Gli abitanti di Acerra sfuggono ad Annibale


LATINOITALIANO

Hannibal spe potiundae Nolae adempta cum Acerras recesisset, Marcellus extemplo clausis portis custodibusque dispositis ne quis egrederetur quaestionem in foro de iis qui clam in conloquiis hostium fuerant habuit. Supra septuaginta damnatos proditionis securi percussit bonaque eorum iussit publica populi Romani esse et summa rerum senatui tradita cum exercitu omni profectus supra Suessulam castris positis consedit. Poenus Acerras primum ad voluntariam deditionem conatus perlicere, inde postquam obstinatos videt, obsidere atque oppugnare parat. Ceterum Acerranis plus animi quam virium erat; itaque desperat tutela urbis, ut circumvallari moenia viderunt, priusquam continuarentur hostium opera, per intermissa munimenta neglectasque custodias silentio noctis dilapsi, per vias inviaque qua quemque aut consilium aut error tulit, in urbes Campaniae, quas satis certum erat non mutasse fidem, perfugerunt.

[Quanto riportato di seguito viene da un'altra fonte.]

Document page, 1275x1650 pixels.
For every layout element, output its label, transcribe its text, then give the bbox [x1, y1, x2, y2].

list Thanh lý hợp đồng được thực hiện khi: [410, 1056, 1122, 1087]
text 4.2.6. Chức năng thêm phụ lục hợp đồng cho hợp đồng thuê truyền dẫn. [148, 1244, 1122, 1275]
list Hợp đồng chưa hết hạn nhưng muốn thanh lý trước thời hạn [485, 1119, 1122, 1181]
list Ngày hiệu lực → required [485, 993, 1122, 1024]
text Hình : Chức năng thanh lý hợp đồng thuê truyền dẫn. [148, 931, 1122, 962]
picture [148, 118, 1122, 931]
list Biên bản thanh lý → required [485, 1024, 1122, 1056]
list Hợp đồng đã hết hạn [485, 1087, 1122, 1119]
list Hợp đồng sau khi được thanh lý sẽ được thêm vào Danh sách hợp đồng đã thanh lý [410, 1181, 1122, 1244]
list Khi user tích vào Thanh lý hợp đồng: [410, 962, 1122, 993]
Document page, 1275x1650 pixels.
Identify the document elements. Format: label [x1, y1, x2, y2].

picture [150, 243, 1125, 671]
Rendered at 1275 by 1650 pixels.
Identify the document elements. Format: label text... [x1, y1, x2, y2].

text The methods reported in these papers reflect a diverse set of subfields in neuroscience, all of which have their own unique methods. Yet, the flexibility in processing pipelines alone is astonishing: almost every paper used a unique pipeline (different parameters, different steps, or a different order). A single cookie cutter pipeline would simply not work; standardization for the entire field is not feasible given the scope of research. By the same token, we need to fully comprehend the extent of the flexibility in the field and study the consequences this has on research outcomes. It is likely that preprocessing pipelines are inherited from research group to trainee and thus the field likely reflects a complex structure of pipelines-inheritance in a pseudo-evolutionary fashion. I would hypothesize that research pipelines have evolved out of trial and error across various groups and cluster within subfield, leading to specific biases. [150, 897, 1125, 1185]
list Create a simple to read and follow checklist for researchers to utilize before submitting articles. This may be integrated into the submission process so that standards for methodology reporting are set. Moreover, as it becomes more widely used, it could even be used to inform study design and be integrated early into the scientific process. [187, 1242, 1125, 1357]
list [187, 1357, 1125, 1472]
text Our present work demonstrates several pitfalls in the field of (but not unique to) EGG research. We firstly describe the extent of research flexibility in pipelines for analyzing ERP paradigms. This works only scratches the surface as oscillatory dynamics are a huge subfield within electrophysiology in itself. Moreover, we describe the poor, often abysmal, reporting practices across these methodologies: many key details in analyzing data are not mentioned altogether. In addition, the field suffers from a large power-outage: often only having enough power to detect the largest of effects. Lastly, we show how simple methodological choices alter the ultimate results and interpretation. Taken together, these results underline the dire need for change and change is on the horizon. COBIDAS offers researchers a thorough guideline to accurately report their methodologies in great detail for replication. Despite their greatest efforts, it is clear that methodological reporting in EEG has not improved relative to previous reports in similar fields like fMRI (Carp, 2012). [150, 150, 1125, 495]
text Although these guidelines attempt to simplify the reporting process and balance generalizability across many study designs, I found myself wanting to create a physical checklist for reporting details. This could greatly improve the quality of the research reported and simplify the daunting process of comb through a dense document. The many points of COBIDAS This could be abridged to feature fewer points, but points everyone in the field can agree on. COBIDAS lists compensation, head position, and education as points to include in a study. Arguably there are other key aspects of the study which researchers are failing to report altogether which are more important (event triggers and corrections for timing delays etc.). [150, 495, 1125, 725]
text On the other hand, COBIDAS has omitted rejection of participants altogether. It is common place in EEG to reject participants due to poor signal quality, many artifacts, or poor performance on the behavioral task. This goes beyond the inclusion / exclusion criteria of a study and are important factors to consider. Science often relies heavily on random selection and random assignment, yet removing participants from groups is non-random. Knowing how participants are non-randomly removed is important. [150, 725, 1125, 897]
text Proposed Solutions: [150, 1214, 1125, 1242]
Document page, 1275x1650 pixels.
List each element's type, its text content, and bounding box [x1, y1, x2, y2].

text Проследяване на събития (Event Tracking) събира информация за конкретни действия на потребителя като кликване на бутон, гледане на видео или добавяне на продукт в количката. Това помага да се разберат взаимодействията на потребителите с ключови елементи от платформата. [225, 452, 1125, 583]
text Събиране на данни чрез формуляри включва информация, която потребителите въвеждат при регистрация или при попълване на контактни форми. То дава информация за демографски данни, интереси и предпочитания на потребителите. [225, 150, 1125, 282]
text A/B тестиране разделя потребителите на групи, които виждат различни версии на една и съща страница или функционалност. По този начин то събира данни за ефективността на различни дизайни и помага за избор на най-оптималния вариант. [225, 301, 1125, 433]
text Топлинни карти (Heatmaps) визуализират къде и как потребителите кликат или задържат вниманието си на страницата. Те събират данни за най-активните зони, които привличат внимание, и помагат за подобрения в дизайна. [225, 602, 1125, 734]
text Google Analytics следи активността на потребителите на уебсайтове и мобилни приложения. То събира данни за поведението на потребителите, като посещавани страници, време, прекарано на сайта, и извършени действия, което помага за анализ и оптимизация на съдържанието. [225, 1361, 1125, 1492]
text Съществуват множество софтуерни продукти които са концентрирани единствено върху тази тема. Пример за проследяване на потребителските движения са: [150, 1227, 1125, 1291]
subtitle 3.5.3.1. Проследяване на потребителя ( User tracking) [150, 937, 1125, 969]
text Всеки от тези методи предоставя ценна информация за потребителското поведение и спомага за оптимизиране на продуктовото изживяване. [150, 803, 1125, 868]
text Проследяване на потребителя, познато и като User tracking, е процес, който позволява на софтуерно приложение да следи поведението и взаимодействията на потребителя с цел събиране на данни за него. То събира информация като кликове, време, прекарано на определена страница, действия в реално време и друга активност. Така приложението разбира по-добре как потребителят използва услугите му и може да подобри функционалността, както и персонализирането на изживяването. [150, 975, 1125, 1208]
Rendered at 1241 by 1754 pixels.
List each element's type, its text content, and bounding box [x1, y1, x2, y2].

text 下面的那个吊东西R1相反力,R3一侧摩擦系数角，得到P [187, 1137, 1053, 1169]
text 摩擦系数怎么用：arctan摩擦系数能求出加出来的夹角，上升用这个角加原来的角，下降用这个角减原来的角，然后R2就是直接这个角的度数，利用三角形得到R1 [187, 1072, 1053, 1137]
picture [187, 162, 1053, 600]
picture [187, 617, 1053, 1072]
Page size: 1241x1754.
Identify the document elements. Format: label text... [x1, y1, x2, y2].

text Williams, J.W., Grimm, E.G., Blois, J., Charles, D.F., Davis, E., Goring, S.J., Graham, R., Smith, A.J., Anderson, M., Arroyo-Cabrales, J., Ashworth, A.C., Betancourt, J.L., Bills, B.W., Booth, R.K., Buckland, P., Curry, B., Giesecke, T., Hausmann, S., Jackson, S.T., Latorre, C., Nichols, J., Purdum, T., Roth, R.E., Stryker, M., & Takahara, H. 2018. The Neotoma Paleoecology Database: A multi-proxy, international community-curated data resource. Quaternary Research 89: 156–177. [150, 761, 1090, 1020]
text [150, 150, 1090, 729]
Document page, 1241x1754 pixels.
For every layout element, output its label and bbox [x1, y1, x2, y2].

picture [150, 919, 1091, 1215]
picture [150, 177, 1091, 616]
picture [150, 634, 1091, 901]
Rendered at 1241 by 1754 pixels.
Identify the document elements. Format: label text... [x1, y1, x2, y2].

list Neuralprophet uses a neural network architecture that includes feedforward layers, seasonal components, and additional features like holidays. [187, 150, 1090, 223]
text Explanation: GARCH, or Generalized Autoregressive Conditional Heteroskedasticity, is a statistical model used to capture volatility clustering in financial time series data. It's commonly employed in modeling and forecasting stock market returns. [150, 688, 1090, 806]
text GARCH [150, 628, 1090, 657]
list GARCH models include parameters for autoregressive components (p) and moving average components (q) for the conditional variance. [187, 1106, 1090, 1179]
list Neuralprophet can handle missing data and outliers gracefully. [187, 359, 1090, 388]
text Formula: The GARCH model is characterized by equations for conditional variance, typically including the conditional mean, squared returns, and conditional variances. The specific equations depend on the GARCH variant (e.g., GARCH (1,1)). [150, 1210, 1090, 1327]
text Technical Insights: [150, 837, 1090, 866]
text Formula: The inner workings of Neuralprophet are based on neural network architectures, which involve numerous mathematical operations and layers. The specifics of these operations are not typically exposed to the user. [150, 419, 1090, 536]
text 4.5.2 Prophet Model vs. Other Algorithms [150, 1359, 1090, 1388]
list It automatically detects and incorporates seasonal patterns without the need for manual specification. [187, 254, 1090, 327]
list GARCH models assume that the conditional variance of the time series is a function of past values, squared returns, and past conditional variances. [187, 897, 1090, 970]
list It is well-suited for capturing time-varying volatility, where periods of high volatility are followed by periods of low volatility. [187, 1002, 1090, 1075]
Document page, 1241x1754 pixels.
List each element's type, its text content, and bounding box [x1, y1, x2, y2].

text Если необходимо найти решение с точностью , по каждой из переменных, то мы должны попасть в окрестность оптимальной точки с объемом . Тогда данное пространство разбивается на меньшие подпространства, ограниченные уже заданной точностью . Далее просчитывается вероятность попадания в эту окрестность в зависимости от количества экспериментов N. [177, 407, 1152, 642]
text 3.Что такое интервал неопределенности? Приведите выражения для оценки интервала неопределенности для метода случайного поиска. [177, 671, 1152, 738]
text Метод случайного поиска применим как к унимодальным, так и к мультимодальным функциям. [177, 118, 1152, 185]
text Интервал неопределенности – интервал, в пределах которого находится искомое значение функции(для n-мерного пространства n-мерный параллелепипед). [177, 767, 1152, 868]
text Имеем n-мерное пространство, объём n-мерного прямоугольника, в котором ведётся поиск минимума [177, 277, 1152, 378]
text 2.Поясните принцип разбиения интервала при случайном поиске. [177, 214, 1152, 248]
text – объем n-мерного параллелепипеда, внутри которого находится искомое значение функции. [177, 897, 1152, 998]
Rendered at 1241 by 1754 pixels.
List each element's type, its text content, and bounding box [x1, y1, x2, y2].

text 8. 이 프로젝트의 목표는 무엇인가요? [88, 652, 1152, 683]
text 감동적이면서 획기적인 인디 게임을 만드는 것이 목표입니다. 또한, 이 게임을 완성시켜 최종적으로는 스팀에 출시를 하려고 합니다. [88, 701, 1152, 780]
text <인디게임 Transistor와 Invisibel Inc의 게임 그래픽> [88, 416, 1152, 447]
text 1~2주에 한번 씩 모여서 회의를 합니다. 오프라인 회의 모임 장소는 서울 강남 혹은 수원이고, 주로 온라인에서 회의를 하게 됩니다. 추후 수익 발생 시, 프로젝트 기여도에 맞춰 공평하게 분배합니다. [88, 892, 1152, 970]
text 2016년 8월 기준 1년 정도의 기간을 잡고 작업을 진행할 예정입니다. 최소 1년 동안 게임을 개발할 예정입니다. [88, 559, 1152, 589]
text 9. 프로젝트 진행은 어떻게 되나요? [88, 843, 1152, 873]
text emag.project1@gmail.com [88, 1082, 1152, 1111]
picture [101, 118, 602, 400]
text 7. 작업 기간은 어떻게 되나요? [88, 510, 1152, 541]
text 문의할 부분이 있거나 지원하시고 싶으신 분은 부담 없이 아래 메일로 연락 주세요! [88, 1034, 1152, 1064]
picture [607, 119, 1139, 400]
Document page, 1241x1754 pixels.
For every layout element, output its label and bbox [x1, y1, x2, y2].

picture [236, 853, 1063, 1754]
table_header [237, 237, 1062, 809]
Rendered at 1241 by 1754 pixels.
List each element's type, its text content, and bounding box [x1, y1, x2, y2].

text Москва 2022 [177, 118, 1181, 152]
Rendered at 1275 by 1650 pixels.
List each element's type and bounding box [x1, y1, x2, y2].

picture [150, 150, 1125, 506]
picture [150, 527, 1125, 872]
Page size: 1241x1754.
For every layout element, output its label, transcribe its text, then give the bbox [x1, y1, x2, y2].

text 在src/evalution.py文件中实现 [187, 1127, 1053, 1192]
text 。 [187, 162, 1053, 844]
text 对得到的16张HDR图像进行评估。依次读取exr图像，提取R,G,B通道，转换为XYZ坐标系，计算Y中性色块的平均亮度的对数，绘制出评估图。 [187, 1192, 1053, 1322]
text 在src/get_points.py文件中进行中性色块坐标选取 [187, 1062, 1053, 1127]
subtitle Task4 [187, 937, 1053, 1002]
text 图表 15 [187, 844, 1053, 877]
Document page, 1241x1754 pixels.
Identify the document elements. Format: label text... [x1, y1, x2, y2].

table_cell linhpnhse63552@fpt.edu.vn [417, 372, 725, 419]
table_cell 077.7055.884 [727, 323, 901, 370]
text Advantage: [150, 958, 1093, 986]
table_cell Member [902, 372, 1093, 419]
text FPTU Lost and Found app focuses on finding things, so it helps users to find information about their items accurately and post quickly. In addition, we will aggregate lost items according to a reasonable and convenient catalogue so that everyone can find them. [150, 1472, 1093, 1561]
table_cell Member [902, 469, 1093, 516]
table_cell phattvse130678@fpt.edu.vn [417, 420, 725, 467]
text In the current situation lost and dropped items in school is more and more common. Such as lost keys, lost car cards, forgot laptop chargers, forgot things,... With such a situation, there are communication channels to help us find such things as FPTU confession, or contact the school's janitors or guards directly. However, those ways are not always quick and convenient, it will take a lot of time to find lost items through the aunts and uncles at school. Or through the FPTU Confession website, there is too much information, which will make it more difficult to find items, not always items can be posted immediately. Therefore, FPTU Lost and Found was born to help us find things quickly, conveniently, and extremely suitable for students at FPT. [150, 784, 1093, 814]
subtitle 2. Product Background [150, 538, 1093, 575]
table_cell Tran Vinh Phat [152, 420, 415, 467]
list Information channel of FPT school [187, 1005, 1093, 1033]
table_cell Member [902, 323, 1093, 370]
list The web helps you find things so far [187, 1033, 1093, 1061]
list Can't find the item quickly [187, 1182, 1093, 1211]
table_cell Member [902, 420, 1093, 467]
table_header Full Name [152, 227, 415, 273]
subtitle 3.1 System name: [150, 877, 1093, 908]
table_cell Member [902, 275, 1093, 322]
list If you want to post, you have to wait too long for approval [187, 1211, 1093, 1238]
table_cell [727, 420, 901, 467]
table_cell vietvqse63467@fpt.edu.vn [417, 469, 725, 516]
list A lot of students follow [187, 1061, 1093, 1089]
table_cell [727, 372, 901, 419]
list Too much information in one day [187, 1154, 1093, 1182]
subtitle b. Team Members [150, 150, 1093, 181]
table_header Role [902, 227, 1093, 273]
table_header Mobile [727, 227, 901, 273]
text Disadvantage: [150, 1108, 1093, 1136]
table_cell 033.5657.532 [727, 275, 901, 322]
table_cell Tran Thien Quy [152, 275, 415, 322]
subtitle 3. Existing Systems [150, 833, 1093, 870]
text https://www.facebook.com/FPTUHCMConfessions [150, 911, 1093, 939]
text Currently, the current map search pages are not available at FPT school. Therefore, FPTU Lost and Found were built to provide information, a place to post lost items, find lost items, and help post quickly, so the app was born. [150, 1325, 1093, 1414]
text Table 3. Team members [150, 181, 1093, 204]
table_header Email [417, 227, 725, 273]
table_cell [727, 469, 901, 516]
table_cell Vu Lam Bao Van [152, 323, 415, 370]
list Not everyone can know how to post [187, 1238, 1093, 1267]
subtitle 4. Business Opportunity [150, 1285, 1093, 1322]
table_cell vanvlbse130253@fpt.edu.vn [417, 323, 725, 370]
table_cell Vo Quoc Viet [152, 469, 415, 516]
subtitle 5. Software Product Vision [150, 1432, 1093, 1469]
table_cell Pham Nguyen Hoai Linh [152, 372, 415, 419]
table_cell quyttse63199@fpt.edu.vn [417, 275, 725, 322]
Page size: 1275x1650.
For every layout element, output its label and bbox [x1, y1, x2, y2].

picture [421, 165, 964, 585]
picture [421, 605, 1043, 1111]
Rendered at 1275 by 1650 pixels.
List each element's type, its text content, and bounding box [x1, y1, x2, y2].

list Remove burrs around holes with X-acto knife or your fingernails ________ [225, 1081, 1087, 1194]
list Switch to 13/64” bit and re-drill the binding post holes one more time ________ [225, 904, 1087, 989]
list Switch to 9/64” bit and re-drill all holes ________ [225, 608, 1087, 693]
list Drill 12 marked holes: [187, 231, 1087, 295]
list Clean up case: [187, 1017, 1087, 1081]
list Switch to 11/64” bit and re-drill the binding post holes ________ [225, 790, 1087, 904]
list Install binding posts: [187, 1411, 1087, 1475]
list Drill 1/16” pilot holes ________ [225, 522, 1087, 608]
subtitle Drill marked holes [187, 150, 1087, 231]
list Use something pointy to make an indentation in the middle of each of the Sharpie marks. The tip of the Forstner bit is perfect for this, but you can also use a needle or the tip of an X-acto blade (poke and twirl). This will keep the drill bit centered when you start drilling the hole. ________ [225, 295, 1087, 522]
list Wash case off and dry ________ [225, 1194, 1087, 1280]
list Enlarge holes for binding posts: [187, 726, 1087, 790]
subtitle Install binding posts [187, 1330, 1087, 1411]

Livio, Ab Urbe condita 23. 17

Essendosi Annibale ritirato ad Acerra, dopo aver perso la speranza di impadronirsi di Nola, Marcello subito, fatte chiudere le porte e disposti corpi di guardia, perché nessuno uscisse, fece una inchiesta nel foro su coloro che di nascosto erano stati a colloquio con i nemici. (Ne) fece decapitare (lett.: colpire con la scure) più di settanta condannati per tradimento e ordinò che i loro beni fossero di proprietà (lett.: pubblici) dello Stato romano e affidato il governo al senato, partito con tutto l’esercito, si stanziò sopra Suessola, dopo aver(vi) posto l’accampamento. Il Cartaginese dapprima tentò di indurre Acerra ad arrendersi volontariamente (lett.: ad una resa volontaria), poi, dopo che vide (lett.: vede) (gli abitanti) fermi nella fedeltà (a Roma), si preparò (lett.: si prepara) ad assediarla e ad attaccarla. Ma gli Acerrani avevano più coraggio che forze: pertanto, perduta ogni speranza di difendere la città, quando videro che si scavavano trincee intorno alle mura, prima che i lavori dei nemici fossero compiuti, dileguatisi nel silenzio della notte attraverso gli intervalli delle opere di fortificazione e le postazioni prive di guardie, attraverso vie e luoghi senza vie, dove ciascuno era condotto dalla volontà o dal caso (lett.: per dove la volontà o il caso portò ciascuno), si rifugiarono nelle città della Campania che si sapeva con certezza che erano rimaste fedeli (a Roma) (lett.: non avevano cambiato il rapporto di fedeltà).